I\'d like to understand why these two methods for indexing an empty data.frame
result in an NA
row number being assigned to the first row only<
Well, the most important part of this answer is that code like this should be avoided. It is very inefficient to add data to a data.frame in a R row-by-row (see Circle 2 of the R Inferno) . There are almost always better ways to do this depending on what exactly are you doing.

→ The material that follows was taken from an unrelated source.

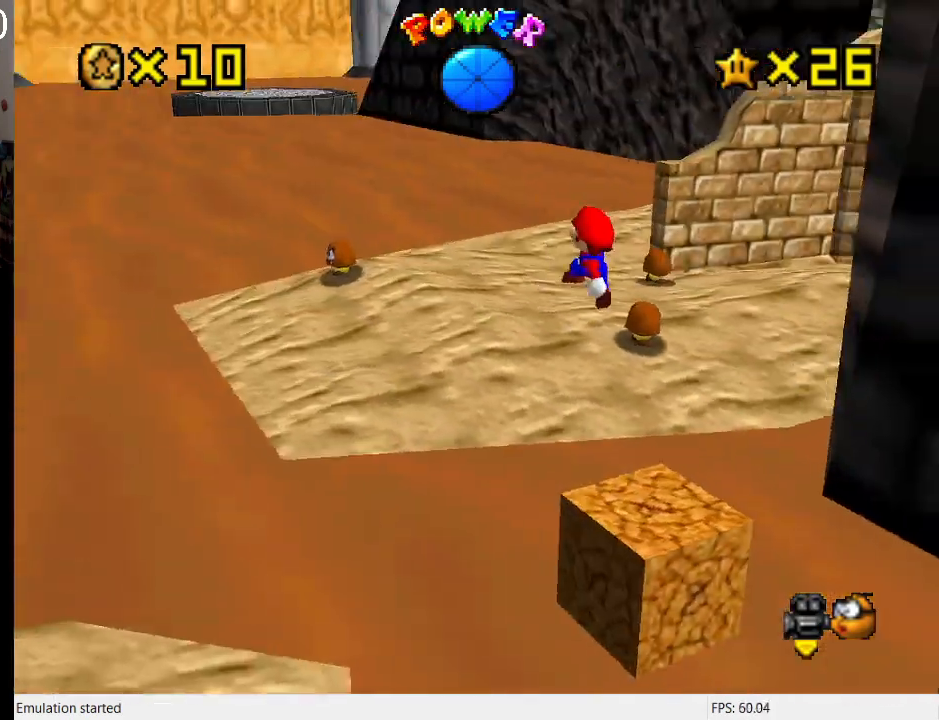
{"buttons": ["L1"], "left_stick": "up", "right_stick": "center", "events": [[33, "L1", "up"], [267, "SQUARE", "down"], [467, "SQUARE", "up"], [500, "CROSS", "up"], [500, "L1", "down"]]}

But in getting to what's going on here. All of this comes down to the $.data.frame<-
, [.data.frame
, and [<-.data.frame
functions. In the first case, with
df[1,]$Number <- 123456
you are doing the subset first which calls [<-.data.frame
. When you ask for a row of a data.frame that doesn't exist, you get a bunch of NA values for everything (including row names). So now you have an empty data.frame with NA values in the columns and row names. Now you call $<-.data.frame
to just update the Number
column. You don't update the row numbers. This new value then get's passed to [<-.data.frame
to merge it back into the data.frame. When this command runs, it checks to make sure that there are no duplicated row names. For the first row, since there's only one row and it has the name NA, that name is kept. However when there are duplicate names, the function replaces those values with the index of the row numbers. That's why you get an NA for the first row, but when it tries to add the next row, it tried NA again, but sees that's a duplicate so it has to choose a new name. (See what happens when you try df[1:2,]$Number <- 123456
then df[3,]$Number <- 456789
)
On the other hand, when you do
df[1,1] <- 123456
That doesn't do the subsetting first to create a row with missing row names. you go right to assignment skipping $.data.frame<-
and [.data.frame
. In this case, it doesn't have to merge in a new row with an NA row name, it can create the row right away and assign a row name. This is just a special property of calling the assignment operator with having to do the extraction first. You can put the debugger on with debug(`[<-.data.frame`)
to see exactly how that happens.
So the first method is basically doing three steps: 1) extact df[1,]
, 2) change the value of the number column, then 3) merge that new value back into df[1,]
. The second method skips the first to steps and is just directly merging values into df[1,]
. And the real difference is just how each of those functions choose row names for rows that don't exist yet.